■ TASK MATERIAL ■
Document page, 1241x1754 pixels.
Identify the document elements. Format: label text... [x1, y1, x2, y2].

---

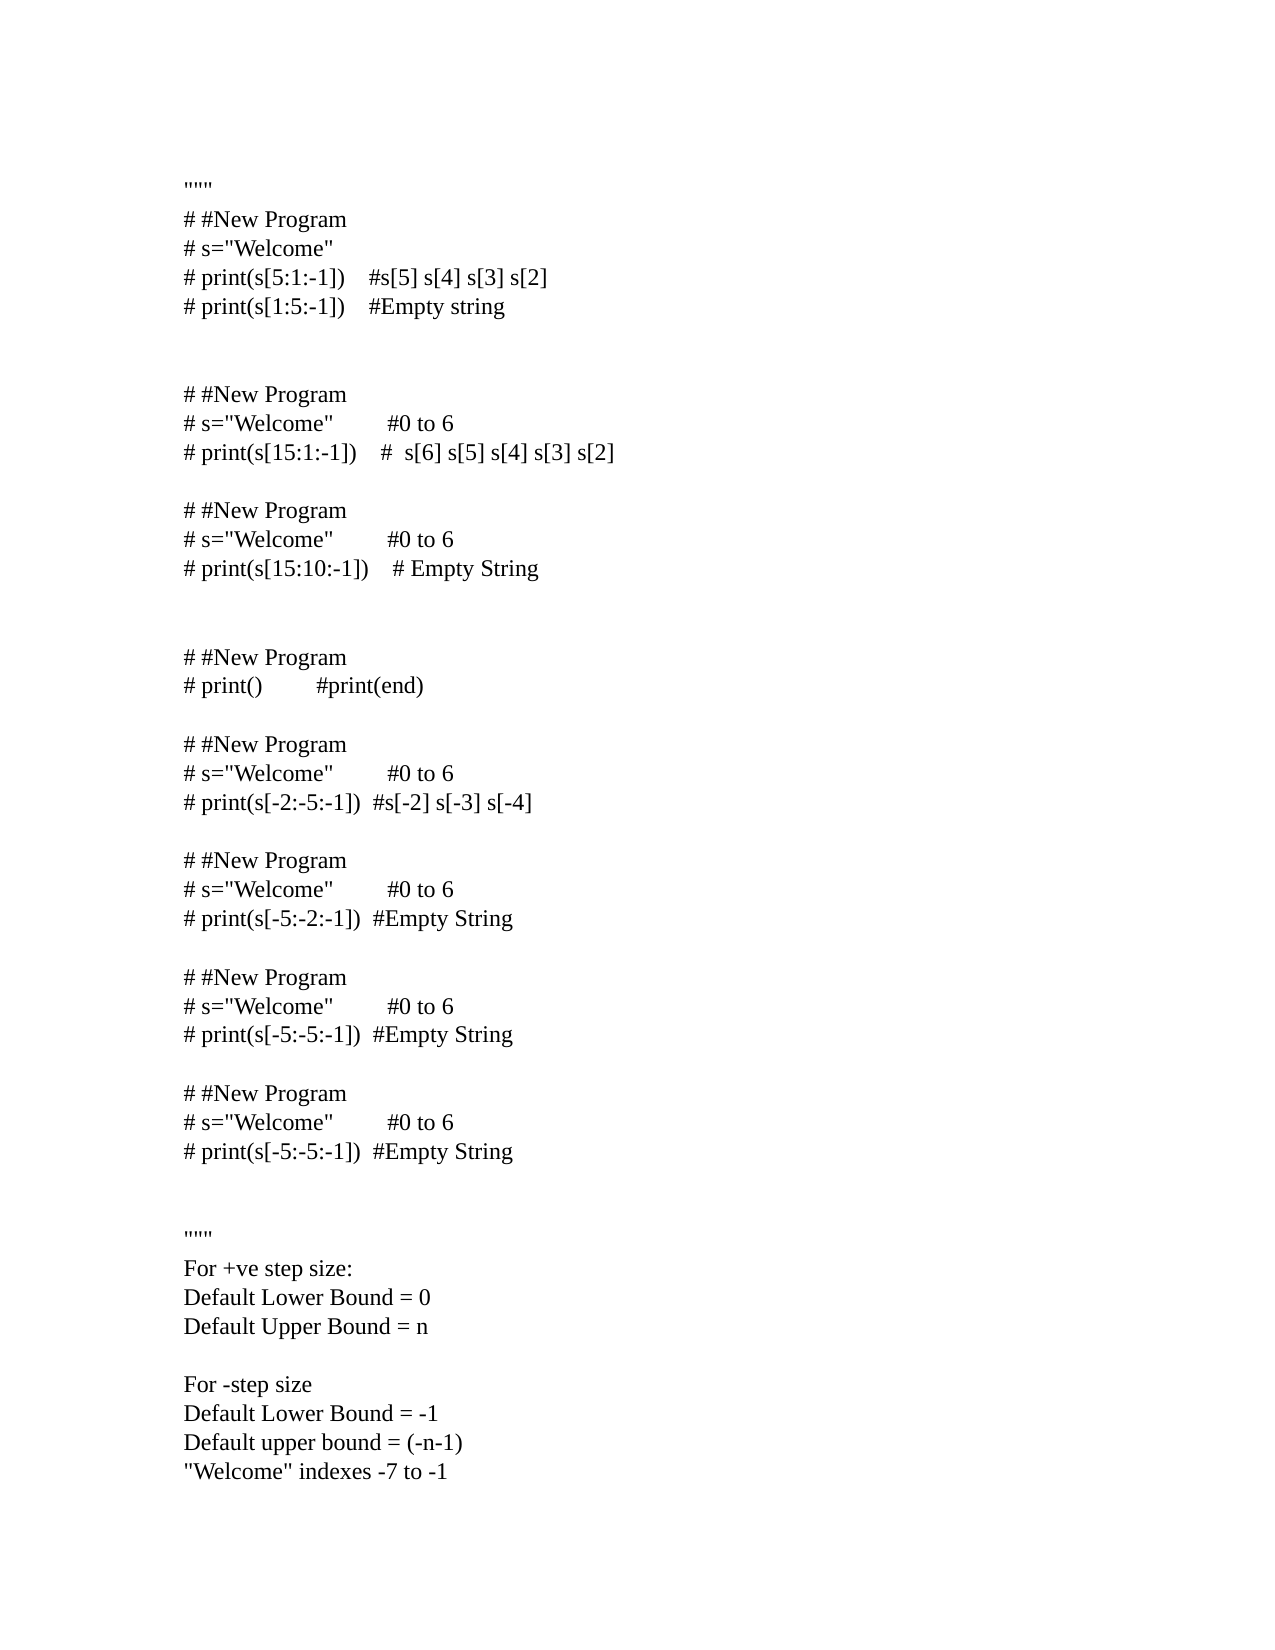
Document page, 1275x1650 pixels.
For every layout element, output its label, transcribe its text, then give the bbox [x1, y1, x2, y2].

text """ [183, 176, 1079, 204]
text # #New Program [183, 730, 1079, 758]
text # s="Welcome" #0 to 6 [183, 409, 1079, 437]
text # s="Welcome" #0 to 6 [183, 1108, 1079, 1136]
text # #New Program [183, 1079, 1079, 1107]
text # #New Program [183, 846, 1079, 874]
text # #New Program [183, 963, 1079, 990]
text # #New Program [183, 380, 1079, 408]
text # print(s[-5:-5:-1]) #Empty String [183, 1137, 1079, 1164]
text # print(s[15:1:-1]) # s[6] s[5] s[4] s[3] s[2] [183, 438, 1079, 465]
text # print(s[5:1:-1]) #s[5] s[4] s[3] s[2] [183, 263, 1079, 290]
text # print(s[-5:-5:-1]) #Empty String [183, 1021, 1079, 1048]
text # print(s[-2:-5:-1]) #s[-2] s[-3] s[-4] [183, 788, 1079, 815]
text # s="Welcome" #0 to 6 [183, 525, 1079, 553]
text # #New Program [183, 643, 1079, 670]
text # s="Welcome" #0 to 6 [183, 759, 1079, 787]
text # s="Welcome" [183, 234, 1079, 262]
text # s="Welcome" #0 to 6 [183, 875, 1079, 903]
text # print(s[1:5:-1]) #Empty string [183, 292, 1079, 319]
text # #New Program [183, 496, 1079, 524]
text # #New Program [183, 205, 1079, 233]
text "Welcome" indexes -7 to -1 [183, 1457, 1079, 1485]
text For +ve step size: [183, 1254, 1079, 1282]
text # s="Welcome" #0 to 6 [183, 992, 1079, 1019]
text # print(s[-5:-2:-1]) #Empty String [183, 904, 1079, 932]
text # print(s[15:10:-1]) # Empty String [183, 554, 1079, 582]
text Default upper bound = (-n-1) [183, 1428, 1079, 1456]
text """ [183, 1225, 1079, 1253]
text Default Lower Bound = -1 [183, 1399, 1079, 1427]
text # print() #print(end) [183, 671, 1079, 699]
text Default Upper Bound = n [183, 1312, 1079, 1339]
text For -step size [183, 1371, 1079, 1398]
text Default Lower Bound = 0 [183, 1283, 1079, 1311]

■ EXERCISE REQUIREMENTS ■
Work through the records line by line and tally those holding "page". Reply with the number alone.

■ ANSWER FOR THIS EXERCISE ■
2